GESTELDE OPDRACHT: Werk de regels bij, beginnend bij de regel met "phylum: Chordata" en eindigend bij de regel met "common name: Chinese bamboo partridge", door "scientific name" te vervangen door "wetenschappelijke naam". Laat al het andere ongewijzigd en geef alleen die regels terug.

AANGELEVERDE RECORDS:
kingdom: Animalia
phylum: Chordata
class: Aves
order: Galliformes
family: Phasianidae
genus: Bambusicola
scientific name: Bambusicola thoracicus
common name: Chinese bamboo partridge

...

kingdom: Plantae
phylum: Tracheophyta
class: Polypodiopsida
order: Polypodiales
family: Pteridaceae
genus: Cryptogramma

RESULTAAT HIERONDER:
phylum: Chordata
class: Aves
order: Galliformes
family: Phasianidae
genus: Bambusicola
wetenschappelijke naam: Bambusicola thoracicus
common name: Chinese bamboo partridge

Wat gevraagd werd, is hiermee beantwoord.